Les mains coincées sous mes cuisses, je croise mes jambes dans l'espoir que mes tremblements s'arrêtent. En vain.

— Et ?

— Et il m'a juré qu'il n'avait révélé à personne notre incartade.

@Apoll0n s'est procuré le cliché capturé par un appareil jetable d'une façon qui m'échappe encore. D'ailleurs, je croyais que Leucio avait détruit la photo à ma demande. Force est de constater qu'il l'avait gardée en souvenir, et ce jusqu'à son dernier souffle.

— Vous semblez certaine que l'assassinat de votre ancien amant soit l'œuvre de ce fan. Pourquoi ?

— En plus de ses déclarations enflammées, proches de la démence, il m'a suivie à plusieurs reprises. Je le sais parce qu'il m'a envoyé des photos lambda où je me trouve en la compagnie de Leucio. Ça ne peut être que lui...

— Lui ? Vous connaissez son identité ? Ou vous l'avez déjà rencontré ?

— Je ne l'ai jamais rencontré et je ne sais rien de lui, excepté son pseudo...

@Apoll0n.

— Oui, mon amour ?

Je bats des cils en poussant un grognement. Un mal de crâne lancinant m'empêche d'ouvrir directement les yeux, comme si une barre de fer pesait sur mon front. J'ai en plus un arrière-goût de sang sur la langue. Ma bouche est pâteuse tant j'ai soif. Je déglutis avec difficulté.

— Tu te réveilles enfin. Nous sommes bientôt arrivés, m'avertit une voix masculine.

Une pression délicate s'exerce à l'arrière de ma tête. Des doigts ? Ceux-ci plongent dans mes cheveux et replacent une mèche derrière mon oreille. Puis ils glissent lentement dans mon cou, avant de s'arrêter au niveau de ma clavicule gauche. Je frissonne sous la caresse glacée. J'ai l'impression d'être en feu. Que ma peau brûle.

— Mmmh...

Le premier essai pour prononcer un mot est peu concluant. Les syllabes s'articulent selon un ordre correct dans mon esprit, mais elles ne passent pas la barrière de mes lèvres qui sont desséchées. Toute tentative de parole meurt en un gémissement. Je me sens flotter dans un nuage de confusion.

— C'est normal si tu n'arrives pas encore à parler. Les psychotropes et l'alcool ne font généralement pas bon ménage, mais je ne pouvais pas prévoir que tu boirais !

Alarmée, je me force à garder les paupières ouvertes, bien que la nausée me gagne illico. Mon estomac danse avec mon cœur une lambda cacophonique. Même en fixant l'horizon, la sensation de naviguer à bord d'un paquebot ne me quitte pas. Des remous imaginaires me font tanguer sur le siège passager de la voiture dans laquelle je suis assise. Au loin, des nuances de rose, d'orange et de rouge ondulent dans le ciel. Les couleurs du coucher de soleil forment des vagues hypnotisantes. Je flotte dans un état proche de l'euphorie.

— Mmmh...

— Je sais. Même les plus grands artistes ne sont jamais parvenus à capturer l'essence d'une telle beauté. Beaucoup s'accordent à dire que rien ne vaut le lever du soleil, « parce que l'avenir appartient à ceux qui se lèvent tôt » ! récite le conducteur sur un ton sarcastique. Pourtant, ce que je préfère, moi, c'est le crépuscule. Quand une faible lumière, presque incertaine, subsiste, ce moment si bref où la clarté lutte contre la pénombre.
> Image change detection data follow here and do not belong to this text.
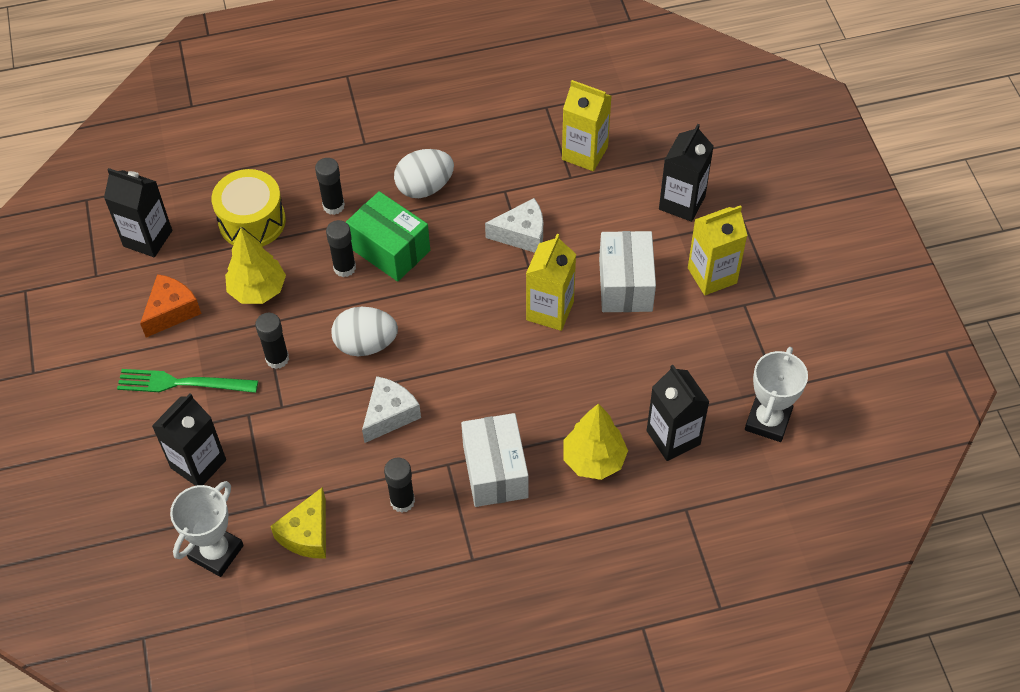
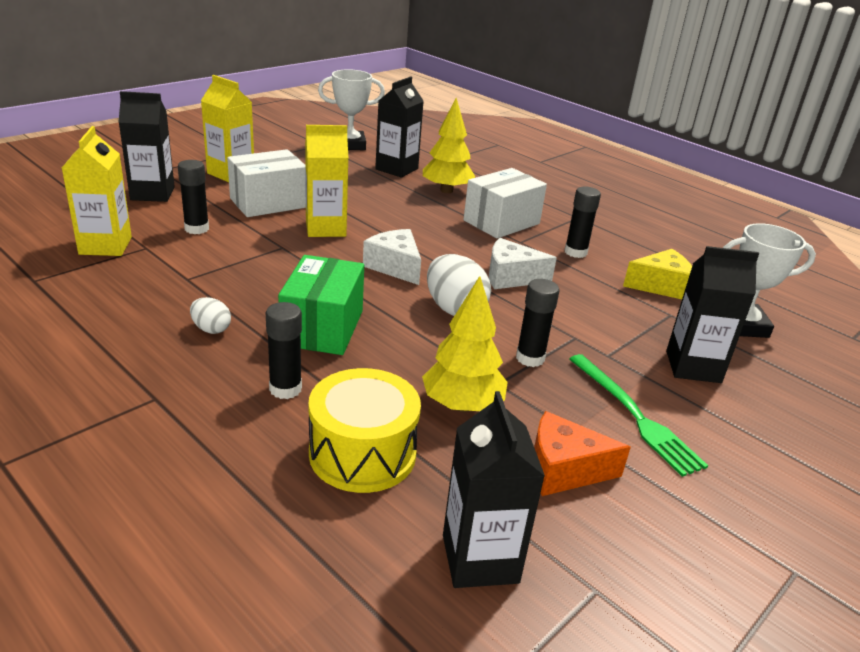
camera: 125 degrees left, 25 degrees down
black glue stick [326,220,356,277] -> black glue stick moved to [178,160,209,234]
white egg [394,149,454,198] -> white egg [190,297,231,334], size x0.55
white cheese [485,198,543,253] -> white cheese moved to [363,229,421,285]

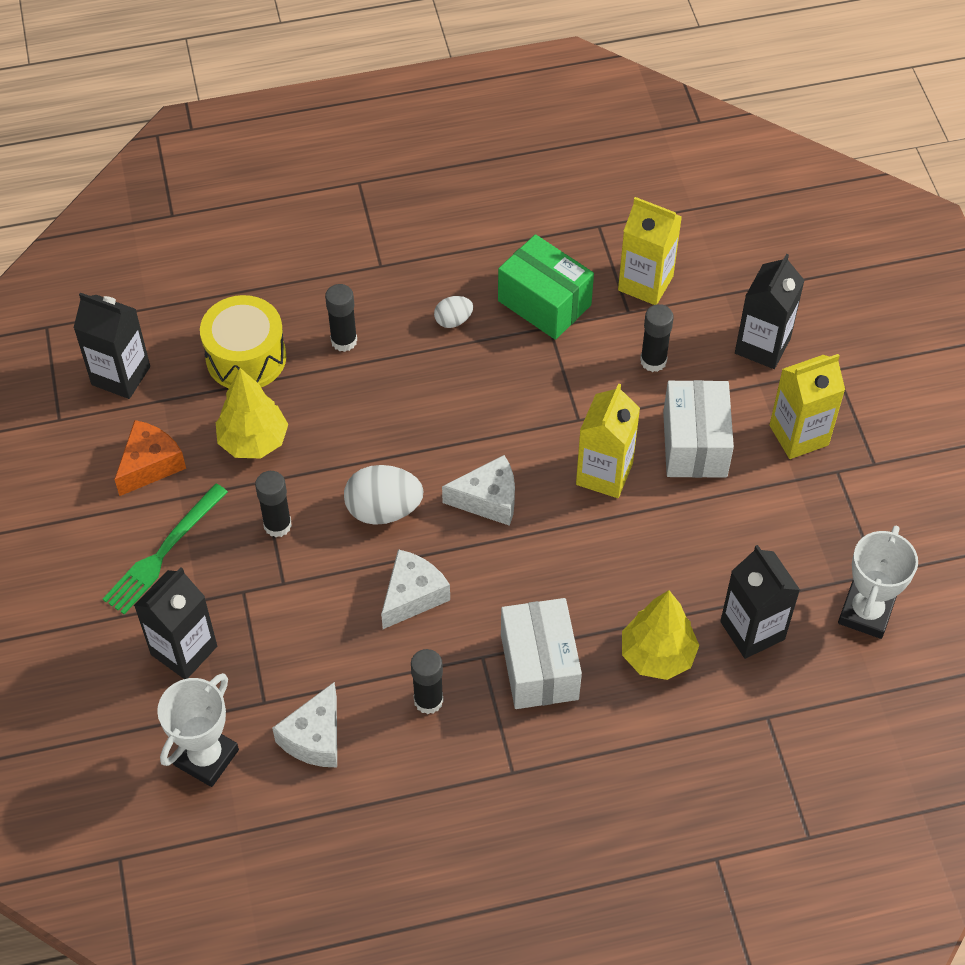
camera: 125 degrees right, 25 degrees up
green box [278,255,364,355] -> green box moved to [498,234,594,340]
green fork [569,354,708,477] -> green fork turned 60 degrees counterclockwise [103,484,228,614]
yellow cheese [623,249,692,299] -> white cheese [272,682,337,767]

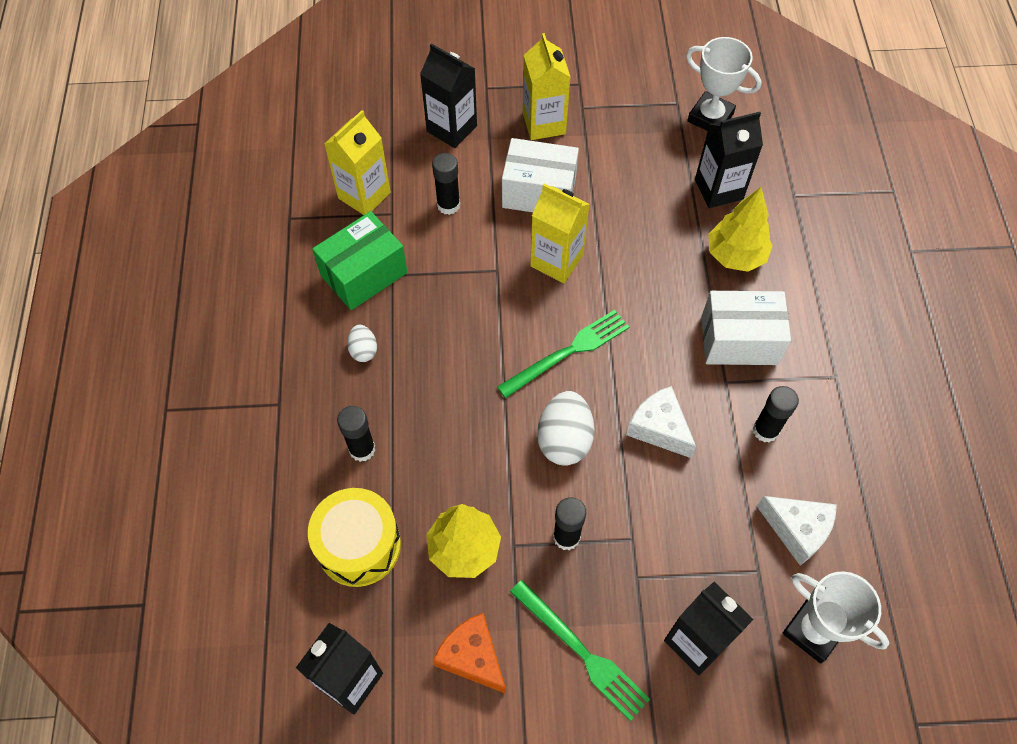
camera: 80 degrees left, 5 degrees up
white cheese [442,455,515,526] -> green fork [497,310,629,398]

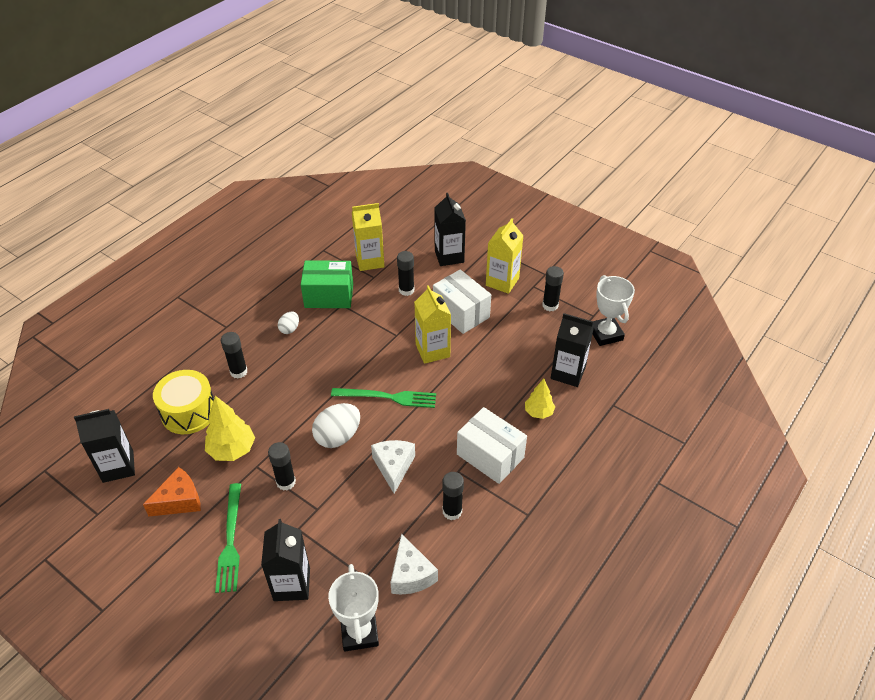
camera: 40 degrees right, 15 degrees down
orange cheese [433,613,506,694] -> orange cheese turned 60 degrees clockwise [143,467,201,516]
yellow tree [708,187,773,272] -> yellow tree [525,379,555,419], size x0.64
none -> black glue stick [542,266,564,311]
Une paume chaude se pose sur l'un de mes genoux pour le presser. De toutes mes forces, je me concentre sur la distance qui sépare le bout de mes doigts de cette main étrangère pour la chasser. Pour faire disparaître l'excitation qu'elle exerce sur mon corps et qui va à l'encontre de mes pensées. Toutefois, je l'effleure à peine. Mon être semble se dissocier de mon esprit. Les deux ne se répondent plus. L'un désire, tandis que l'autre endure.

Le son de la radio augmente dans l'habitacle du véhicule. Les sonorités rock me font tressaillir. Un sourire aux lèvres, je bats la mesure du titre populaire alors que la voix masculine fredonne les paroles.

'Cause you can be the beauty

And I could be the monster *

Dans un dernier effort, je bascule la tête sur le côté. Je discerne enfin un profil baigné d'un rai doré. Et un soleil tatoué.